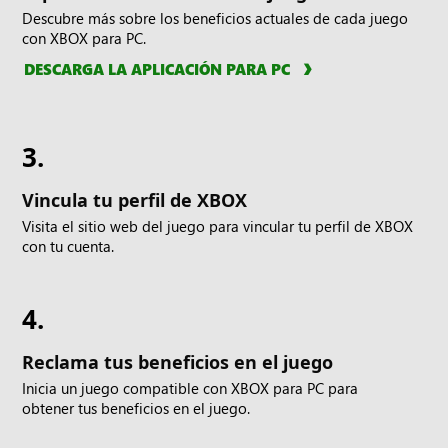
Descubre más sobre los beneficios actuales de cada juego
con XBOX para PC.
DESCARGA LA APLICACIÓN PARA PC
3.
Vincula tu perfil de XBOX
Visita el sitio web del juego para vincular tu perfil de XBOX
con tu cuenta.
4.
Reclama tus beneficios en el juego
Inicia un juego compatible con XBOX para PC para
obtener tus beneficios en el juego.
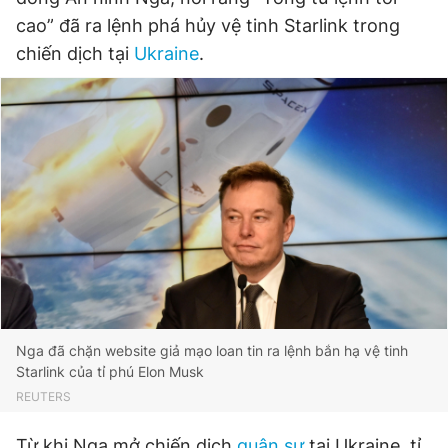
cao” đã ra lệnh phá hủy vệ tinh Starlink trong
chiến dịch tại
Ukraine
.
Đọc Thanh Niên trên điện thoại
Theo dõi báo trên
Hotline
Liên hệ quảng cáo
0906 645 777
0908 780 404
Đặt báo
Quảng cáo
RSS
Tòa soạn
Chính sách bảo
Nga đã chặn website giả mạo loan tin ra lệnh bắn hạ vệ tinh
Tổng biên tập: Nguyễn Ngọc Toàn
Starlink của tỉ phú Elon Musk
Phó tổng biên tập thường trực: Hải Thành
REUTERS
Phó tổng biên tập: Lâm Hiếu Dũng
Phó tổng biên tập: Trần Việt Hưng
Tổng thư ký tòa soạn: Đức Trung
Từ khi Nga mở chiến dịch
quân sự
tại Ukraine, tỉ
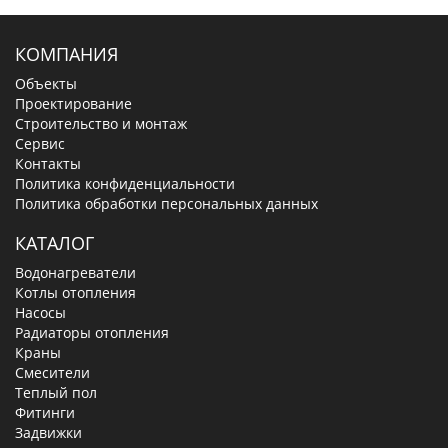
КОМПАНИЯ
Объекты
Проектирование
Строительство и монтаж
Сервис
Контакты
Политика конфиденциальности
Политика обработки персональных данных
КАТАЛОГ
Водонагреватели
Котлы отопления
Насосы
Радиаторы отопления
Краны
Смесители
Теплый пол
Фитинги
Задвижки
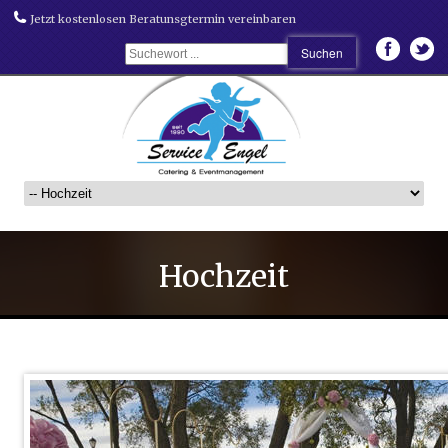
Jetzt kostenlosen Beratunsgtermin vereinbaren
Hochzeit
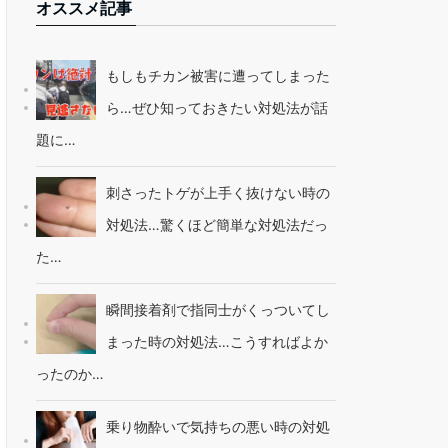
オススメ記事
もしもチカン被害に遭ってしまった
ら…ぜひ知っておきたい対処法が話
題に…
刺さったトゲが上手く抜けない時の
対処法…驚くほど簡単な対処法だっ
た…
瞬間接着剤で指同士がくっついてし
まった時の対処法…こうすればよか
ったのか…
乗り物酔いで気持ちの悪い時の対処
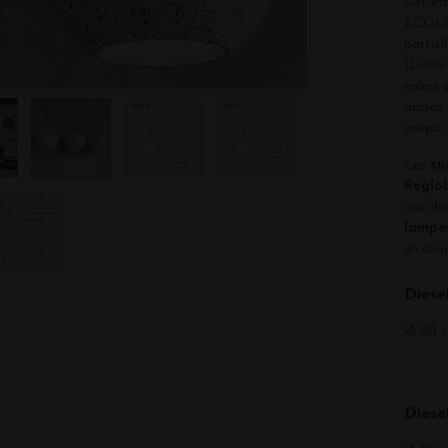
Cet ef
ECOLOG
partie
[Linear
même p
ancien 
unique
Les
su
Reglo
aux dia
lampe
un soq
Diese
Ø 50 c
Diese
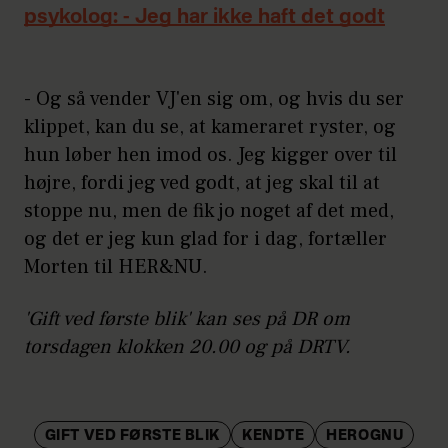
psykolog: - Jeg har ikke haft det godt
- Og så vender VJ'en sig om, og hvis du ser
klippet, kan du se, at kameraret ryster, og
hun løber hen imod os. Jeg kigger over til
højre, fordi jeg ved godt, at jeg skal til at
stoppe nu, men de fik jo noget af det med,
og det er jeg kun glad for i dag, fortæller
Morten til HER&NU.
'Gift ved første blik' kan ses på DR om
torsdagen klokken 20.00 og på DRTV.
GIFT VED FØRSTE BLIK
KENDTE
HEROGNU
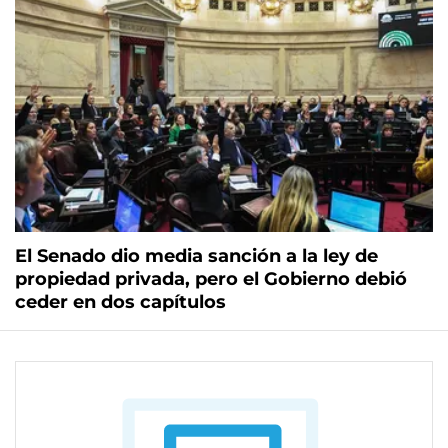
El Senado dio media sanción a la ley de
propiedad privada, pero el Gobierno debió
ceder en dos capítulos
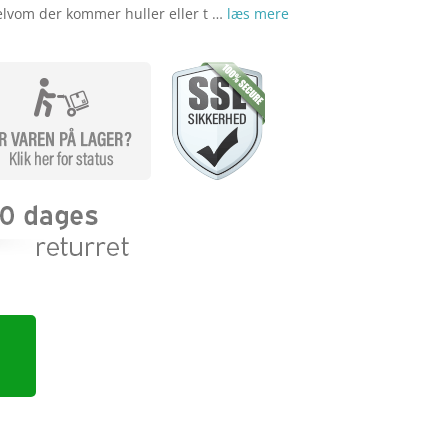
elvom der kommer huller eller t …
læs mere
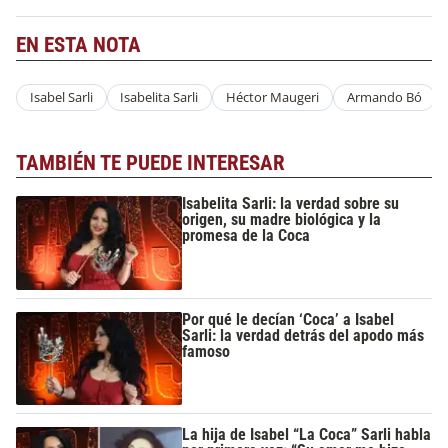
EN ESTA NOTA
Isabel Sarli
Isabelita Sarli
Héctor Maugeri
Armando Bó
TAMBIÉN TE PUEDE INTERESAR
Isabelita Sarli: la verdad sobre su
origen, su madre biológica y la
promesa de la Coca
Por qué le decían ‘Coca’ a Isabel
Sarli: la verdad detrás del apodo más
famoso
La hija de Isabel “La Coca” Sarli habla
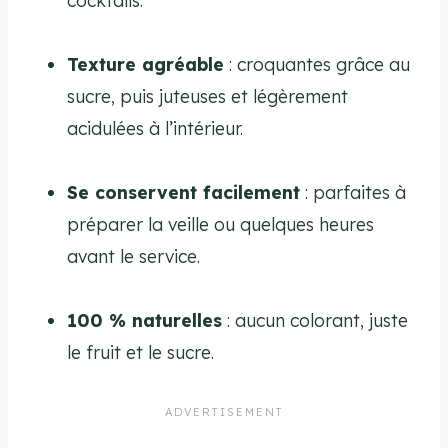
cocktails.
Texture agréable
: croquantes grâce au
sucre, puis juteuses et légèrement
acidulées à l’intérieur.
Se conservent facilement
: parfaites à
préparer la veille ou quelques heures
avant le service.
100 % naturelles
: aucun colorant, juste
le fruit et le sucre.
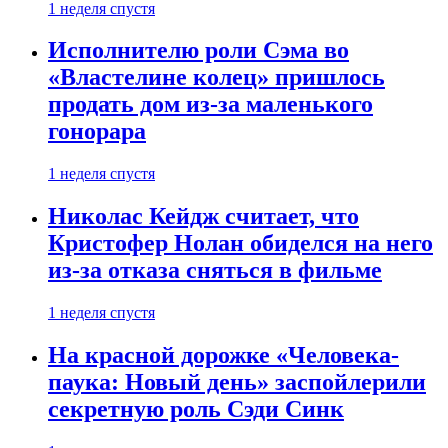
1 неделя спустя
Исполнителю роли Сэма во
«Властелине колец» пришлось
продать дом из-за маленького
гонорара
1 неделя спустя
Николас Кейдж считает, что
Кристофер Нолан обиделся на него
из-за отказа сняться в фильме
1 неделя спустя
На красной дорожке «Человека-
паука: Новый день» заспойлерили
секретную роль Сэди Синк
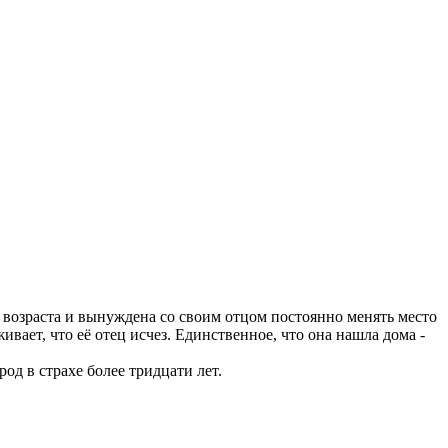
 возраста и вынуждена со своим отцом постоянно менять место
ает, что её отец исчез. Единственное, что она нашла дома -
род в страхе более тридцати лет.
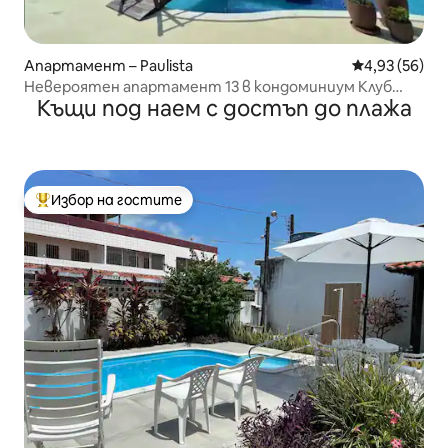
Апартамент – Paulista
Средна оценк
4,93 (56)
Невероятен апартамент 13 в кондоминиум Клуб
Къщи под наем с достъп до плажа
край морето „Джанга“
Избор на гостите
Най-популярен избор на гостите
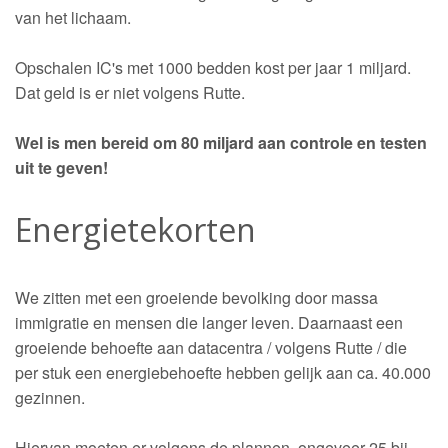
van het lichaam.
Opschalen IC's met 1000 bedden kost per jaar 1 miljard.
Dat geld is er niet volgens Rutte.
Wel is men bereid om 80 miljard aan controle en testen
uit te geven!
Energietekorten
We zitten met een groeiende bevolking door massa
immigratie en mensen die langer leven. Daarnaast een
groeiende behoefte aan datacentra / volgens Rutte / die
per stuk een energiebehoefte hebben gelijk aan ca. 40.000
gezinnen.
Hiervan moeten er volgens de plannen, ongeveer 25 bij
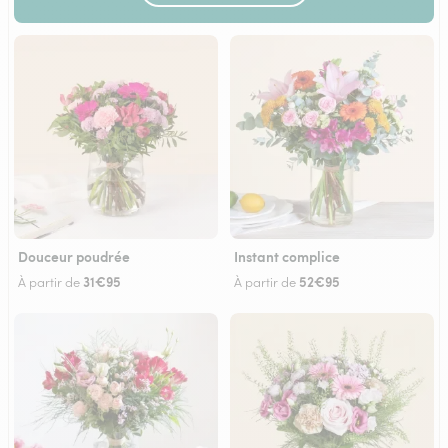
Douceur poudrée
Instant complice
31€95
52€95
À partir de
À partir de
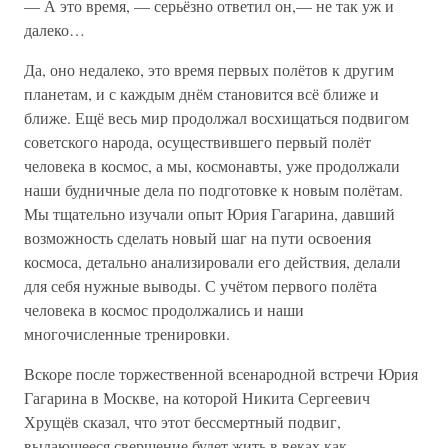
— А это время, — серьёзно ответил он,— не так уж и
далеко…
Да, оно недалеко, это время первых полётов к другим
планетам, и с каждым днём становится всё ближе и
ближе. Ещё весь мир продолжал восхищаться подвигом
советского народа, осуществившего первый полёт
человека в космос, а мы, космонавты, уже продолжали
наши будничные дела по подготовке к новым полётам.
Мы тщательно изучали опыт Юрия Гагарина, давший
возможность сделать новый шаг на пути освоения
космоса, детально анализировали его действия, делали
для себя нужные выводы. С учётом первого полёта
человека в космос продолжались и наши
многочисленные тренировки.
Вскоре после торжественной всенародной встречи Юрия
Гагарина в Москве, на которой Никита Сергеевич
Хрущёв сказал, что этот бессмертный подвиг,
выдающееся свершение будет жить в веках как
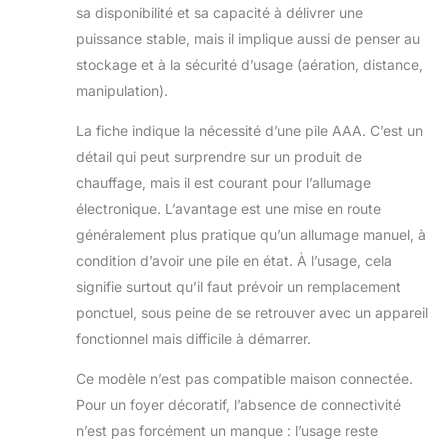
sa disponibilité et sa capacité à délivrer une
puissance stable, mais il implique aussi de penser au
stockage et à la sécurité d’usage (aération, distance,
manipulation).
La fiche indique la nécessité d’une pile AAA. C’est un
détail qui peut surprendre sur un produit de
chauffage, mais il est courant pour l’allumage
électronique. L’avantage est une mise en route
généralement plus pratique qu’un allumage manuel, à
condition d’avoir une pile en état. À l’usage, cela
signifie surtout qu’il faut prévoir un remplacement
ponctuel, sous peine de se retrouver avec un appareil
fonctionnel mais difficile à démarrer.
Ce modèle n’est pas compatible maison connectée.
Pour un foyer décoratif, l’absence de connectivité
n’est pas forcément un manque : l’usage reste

::::

_The task_. Rewrite the text from every page in the listing above, changing each "XBOX" to "Xbox" and keeping everything else the same. Leave the pictures out.

_Task solution_.
Descubre más sobre los beneficios actuales de cada juego
con Xbox para PC.
DESCARGA LA APLICACIÓN PARA PC
3.
Vincula tu perfil de Xbox
Visita el sitio web del juego para vincular tu perfil de Xbox
con tu cuenta.
4.
Reclama tus beneficios en el juego
Inicia un juego compatible con Xbox para PC para
obtener tus beneficios en el juego.
cao” đã ra lệnh phá hủy vệ tinh Starlink trong
chiến dịch tại
Ukraine
.
Đọc Thanh Niên trên điện thoại
Theo dõi báo trên
Hotline
Liên hệ quảng cáo
0906 645 777
0908 780 404
Đặt báo
Quảng cáo
RSS
Tòa soạn
Chính sách bảo
Nga đã chặn website giả mạo loan tin ra lệnh bắn hạ vệ tinh
Tổng biên tập: Nguyễn Ngọc Toàn
Starlink của tỉ phú Elon Musk
Phó tổng biên tập thường trực: Hải Thành
REUTERS
Phó tổng biên tập: Lâm Hiếu Dũng
Phó tổng biên tập: Trần Việt Hưng
Tổng thư ký tòa soạn: Đức Trung
Từ khi Nga mở chiến dịch
quân sự
tại Ukraine, tỉ
КОМПАНИЯ
Объекты
Проектирование
Строительство и монтаж
Сервис
Контакты
Политика конфиденциальности
Политика обработки персональных данных
КАТАЛОГ
Водонагреватели
Котлы отопления
Насосы
Радиаторы отопления
Краны
Смесители
Теплый пол
Фитинги
Задвижки
Jetzt kostenlosen Beratunsgtermin vereinbaren
Hochzeit
オススメ記事
もしもチカン被害に遭ってしまった
ら…ぜひ知っておきたい対処法が話
題に…
刺さったトゲが上手く抜けない時の
対処法…驚くほど簡単な対処法だっ
た…
瞬間接着剤で指同士がくっついてし
まった時の対処法…こうすればよか
ったのか…
乗り物酔いで気持ちの悪い時の対処
Cet ef
ECOLOG
partie
[Linear
même p
ancien 
unique
Les
su
Reglo
aux dia
lampe
un soq
Diese
Ø 50 c
Diese
psykolog: - Jeg har ikke haft det godt
- Og så vender VJ'en sig om, og hvis du ser
klippet, kan du se, at kameraret ryster, og
hun løber hen imod os. Jeg kigger over til
højre, fordi jeg ved godt, at jeg skal til at
stoppe nu, men de fik jo noget af det med,
og det er jeg kun glad for i dag, fortæller
Morten til HER&NU.
'Gift ved første blik' kan ses på DR om
torsdagen klokken 20.00 og på DRTV.
GIFT VED FØRSTE BLIK
KENDTE
HEROGNU
El Senado dio media sanción a la ley de
propiedad privada, pero el Gobierno debió
ceder en dos capítulos
elvom der kommer huller eller t …
læs mere
EN ESTA NOTA
Isabel Sarli
Isabelita Sarli
Héctor Maugeri
Armando Bó
TAMBIÉN TE PUEDE INTERESAR
Isabelita Sarli: la verdad sobre su
origen, su madre biológica y la
promesa de la Coca
Por qué le decían ‘Coca’ a Isabel
Sarli: la verdad detrás del apodo más
famoso
La hija de Isabel “La Coca” Sarli habla
cocktails.
Texture agréable
: croquantes grâce au
sucre, puis juteuses et légèrement
acidulées à l’intérieur.
Se conservent facilement
: parfaites à
préparer la veille ou quelques heures
avant le service.
100 % naturelles
: aucun colorant, juste
le fruit et le sucre.
1 неделя спустя
Исполнителю роли Сэма во
«Властелине колец» пришлось
продать дом из-за маленького
гонорара
1 неделя спустя
Николас Кейдж считает, что
Кристофер Нолан обиделся на него
из-за отказа сняться в фильме
1 неделя спустя
На красной дорожке «Человека-
паука: Новый день» заспойлерили
секретную роль Сэди Синк
 возраста и вынуждена со своим отцом постоянно менять место
ает, что её отец исчез. Единственное, что она нашла дома -
род в страхе более тридцати лет.
Апартамент – Paulista
Средна оценк
4,93 (56)
Невероятен апартамент 13 в кондоминиум Клуб
Къщи под наем с достъп до плажа
край морето „Джанга“
Избор на гостите
Най-популярен избор на гостите
van het lichaam.
Opschalen IC's met 1000 bedden kost per jaar 1 miljard.
Dat geld is er niet volgens Rutte.
Wel is men bereid om 80 miljard aan controle en testen
uit te geven!
Energietekorten
We zitten met een groeiende bevolking door massa
immigratie en mensen die langer leven. Daarnaast een
groeiende behoefte aan datacentra / volgens Rutte / die
per stuk een energiebehoefte hebben gelijk aan ca. 40.000
gezinnen.
Hiervan moeten er volgens de plannen, ongeveer 25 bij
Douceur poudrée
Instant complice
31€95
52€95
À partir de
À partir de
— А это время, — серьёзно ответил он,— не так уж и
далеко…
Да, оно недалеко, это время первых полётов к другим
планетам, и с каждым днём становится всё ближе и
ближе. Ещё весь мир продолжал восхищаться подвигом
советского народа, осуществившего первый полёт
человека в космос, а мы, космонавты, уже продолжали
наши будничные дела по подготовке к новым полётам.
Мы тщательно изучали опыт Юрия Гагарина, давший
возможность сделать новый шаг на пути освоения
космоса, детально анализировали его действия, делали
для себя нужные выводы. С учётом первого полёта
человека в космос продолжались и наши
многочисленные тренировки.
Вскоре после торжественной всенародной встречи Юрия
Гагарина в Москве, на которой Никита Сергеевич
Хрущёв сказал, что этот бессмертный подвиг,
выдающееся свершение будет жить в веках как
sa disponibilité et sa capacité à délivrer une
puissance stable, mais il implique aussi de penser au
stockage et à la sécurité d’usage (aération, distance,
manipulation).
La fiche indique la nécessité d’une pile AAA. C’est un
détail qui peut surprendre sur un produit de
chauffage, mais il est courant pour l’allumage
électronique. L’avantage est une mise en route
généralement plus pratique qu’un allumage manuel, à
condition d’avoir une pile en état. À l’usage, cela
signifie surtout qu’il faut prévoir un remplacement
ponctuel, sous peine de se retrouver avec un appareil
fonctionnel mais difficile à démarrer.
Ce modèle n’est pas compatible maison connectée.
Pour un foyer décoratif, l’absence de connectivité
n’est pas forcément un manque : l’usage reste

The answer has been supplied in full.